_PROBLEM TO WORK ON_:
Find every line below that contains the word "tail" and copy it out.

_LISTED RECORDS_:
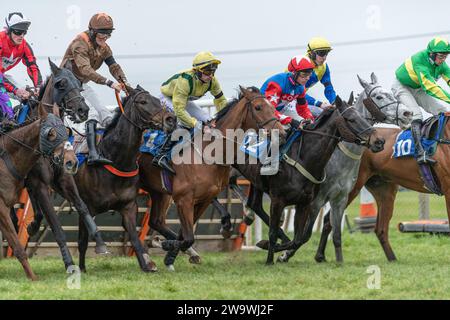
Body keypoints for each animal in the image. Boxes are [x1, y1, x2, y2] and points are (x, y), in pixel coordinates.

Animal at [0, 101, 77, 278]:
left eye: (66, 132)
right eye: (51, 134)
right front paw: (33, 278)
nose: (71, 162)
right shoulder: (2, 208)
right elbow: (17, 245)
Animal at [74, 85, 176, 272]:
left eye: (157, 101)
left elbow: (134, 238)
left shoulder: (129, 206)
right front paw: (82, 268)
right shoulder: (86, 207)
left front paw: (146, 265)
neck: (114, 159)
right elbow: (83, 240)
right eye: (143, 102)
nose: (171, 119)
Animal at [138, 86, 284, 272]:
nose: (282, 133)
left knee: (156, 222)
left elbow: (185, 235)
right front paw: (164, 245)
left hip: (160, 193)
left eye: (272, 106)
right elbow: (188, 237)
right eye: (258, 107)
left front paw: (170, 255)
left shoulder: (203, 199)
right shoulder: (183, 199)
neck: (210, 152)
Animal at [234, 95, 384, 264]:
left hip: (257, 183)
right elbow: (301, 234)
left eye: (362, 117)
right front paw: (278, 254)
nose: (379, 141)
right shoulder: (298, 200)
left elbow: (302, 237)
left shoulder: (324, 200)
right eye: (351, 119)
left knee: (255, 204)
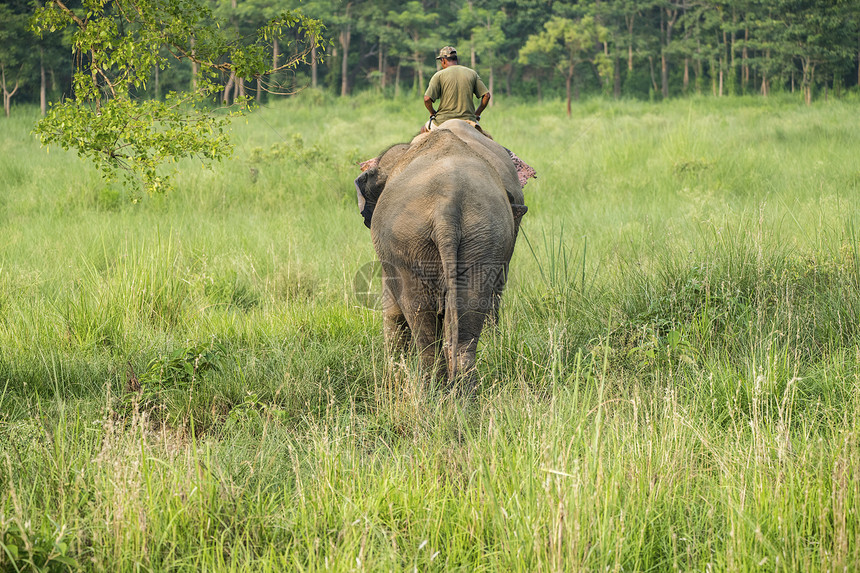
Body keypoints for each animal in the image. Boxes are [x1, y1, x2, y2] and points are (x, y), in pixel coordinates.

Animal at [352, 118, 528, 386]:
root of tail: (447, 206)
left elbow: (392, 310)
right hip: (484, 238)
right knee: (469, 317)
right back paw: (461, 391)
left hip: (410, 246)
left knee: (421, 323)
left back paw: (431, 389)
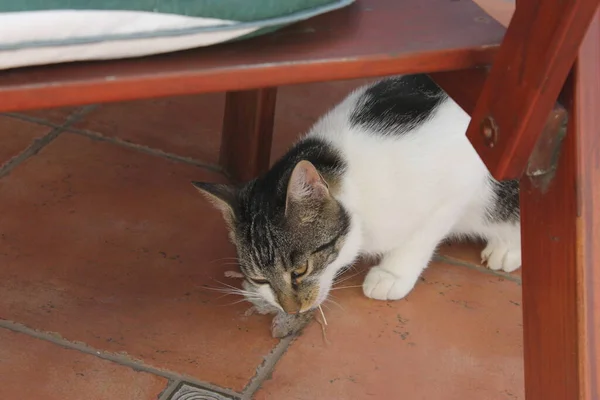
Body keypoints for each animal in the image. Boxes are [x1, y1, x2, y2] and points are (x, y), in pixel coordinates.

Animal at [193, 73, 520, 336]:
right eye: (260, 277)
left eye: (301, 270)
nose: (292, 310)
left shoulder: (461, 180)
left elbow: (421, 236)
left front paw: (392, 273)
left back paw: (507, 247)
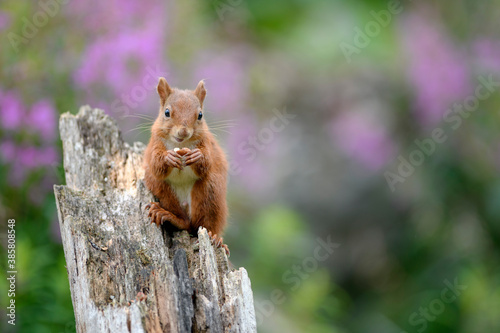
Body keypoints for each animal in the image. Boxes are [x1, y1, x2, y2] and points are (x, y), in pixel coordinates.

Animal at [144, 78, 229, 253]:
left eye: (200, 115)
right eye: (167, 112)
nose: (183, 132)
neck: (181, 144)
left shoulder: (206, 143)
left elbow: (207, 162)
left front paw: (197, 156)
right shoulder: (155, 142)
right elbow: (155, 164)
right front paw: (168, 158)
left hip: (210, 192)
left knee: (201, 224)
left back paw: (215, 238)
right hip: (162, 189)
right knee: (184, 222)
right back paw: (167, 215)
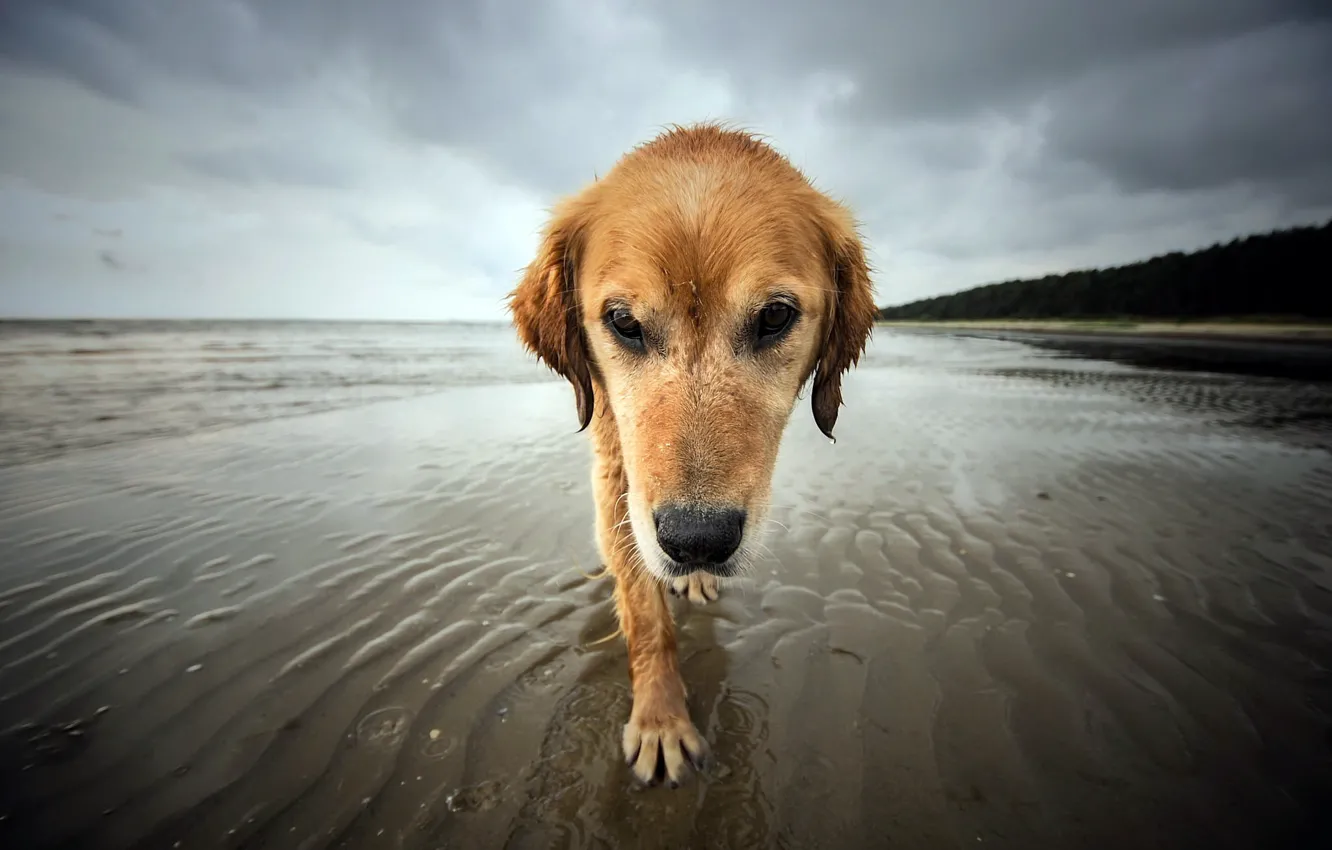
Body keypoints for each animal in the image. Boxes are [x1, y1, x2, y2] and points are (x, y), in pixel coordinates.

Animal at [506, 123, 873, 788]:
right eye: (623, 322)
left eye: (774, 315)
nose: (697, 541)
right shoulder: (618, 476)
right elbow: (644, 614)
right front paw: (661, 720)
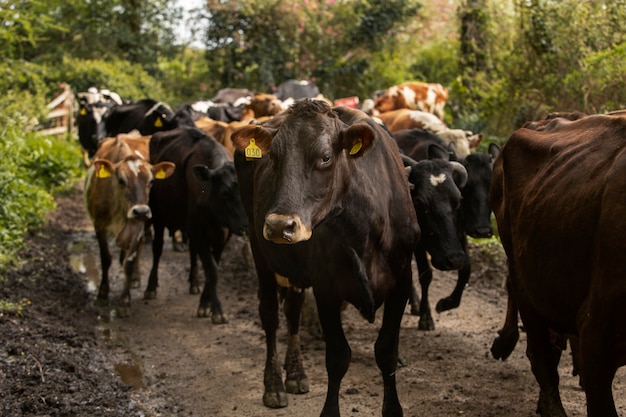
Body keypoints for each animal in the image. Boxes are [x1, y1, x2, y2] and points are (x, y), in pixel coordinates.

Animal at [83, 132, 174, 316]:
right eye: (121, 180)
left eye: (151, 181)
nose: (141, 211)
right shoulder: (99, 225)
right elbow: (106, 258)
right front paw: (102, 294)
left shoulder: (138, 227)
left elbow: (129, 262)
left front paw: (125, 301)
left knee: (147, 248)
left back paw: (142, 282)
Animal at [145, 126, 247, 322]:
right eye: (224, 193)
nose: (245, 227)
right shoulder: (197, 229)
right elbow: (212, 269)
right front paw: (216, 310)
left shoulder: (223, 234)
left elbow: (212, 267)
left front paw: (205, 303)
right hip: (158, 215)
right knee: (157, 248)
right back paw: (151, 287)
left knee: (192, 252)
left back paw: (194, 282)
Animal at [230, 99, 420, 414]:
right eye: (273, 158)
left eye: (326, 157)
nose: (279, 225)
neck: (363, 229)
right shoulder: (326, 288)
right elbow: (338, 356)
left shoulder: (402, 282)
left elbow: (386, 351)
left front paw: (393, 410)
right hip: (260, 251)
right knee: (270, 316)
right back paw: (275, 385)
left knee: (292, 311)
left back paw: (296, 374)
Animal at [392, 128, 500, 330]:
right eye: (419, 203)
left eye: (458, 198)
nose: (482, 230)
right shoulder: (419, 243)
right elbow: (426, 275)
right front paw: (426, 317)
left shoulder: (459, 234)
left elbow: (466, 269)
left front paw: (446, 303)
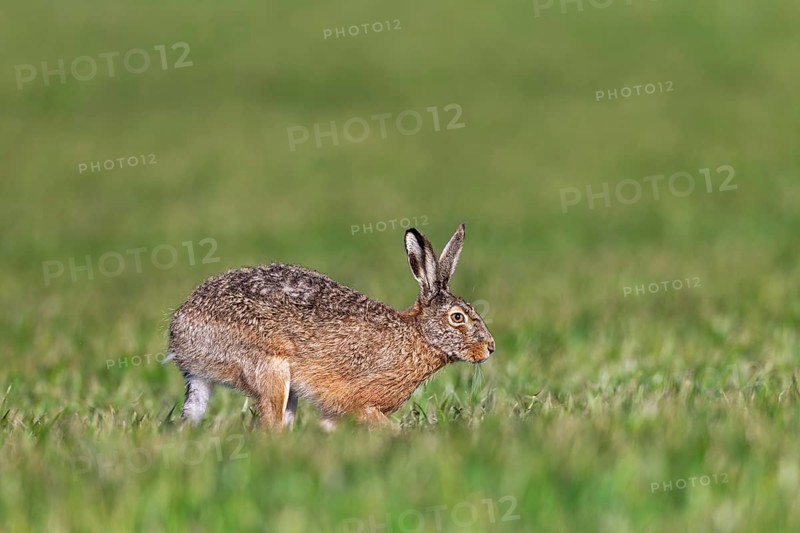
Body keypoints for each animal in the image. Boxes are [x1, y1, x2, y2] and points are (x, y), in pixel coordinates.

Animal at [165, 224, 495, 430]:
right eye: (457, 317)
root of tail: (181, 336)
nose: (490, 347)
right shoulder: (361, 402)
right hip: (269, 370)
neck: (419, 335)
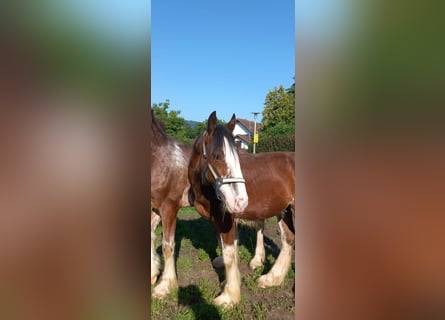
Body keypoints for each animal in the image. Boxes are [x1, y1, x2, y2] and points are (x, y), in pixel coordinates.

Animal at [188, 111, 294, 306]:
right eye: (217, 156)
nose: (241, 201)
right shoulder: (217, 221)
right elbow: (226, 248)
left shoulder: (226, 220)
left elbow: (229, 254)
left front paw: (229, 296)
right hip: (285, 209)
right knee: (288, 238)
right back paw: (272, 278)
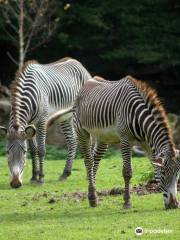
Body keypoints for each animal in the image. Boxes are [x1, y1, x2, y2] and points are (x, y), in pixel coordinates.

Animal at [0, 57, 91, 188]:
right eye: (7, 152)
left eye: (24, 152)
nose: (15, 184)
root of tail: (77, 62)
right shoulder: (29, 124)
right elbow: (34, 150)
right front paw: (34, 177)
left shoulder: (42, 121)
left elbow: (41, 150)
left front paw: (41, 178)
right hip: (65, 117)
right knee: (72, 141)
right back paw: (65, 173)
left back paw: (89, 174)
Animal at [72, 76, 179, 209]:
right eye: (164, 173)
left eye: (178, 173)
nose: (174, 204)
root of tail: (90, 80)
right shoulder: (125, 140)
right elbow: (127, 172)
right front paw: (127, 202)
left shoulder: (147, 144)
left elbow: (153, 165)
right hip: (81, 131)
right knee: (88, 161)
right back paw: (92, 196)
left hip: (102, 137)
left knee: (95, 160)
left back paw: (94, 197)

_YOUR RESPONSE_:
root of tail: (447, 206)
root of tail: (181, 336)
root of tail: (77, 62)
root of tail: (90, 80)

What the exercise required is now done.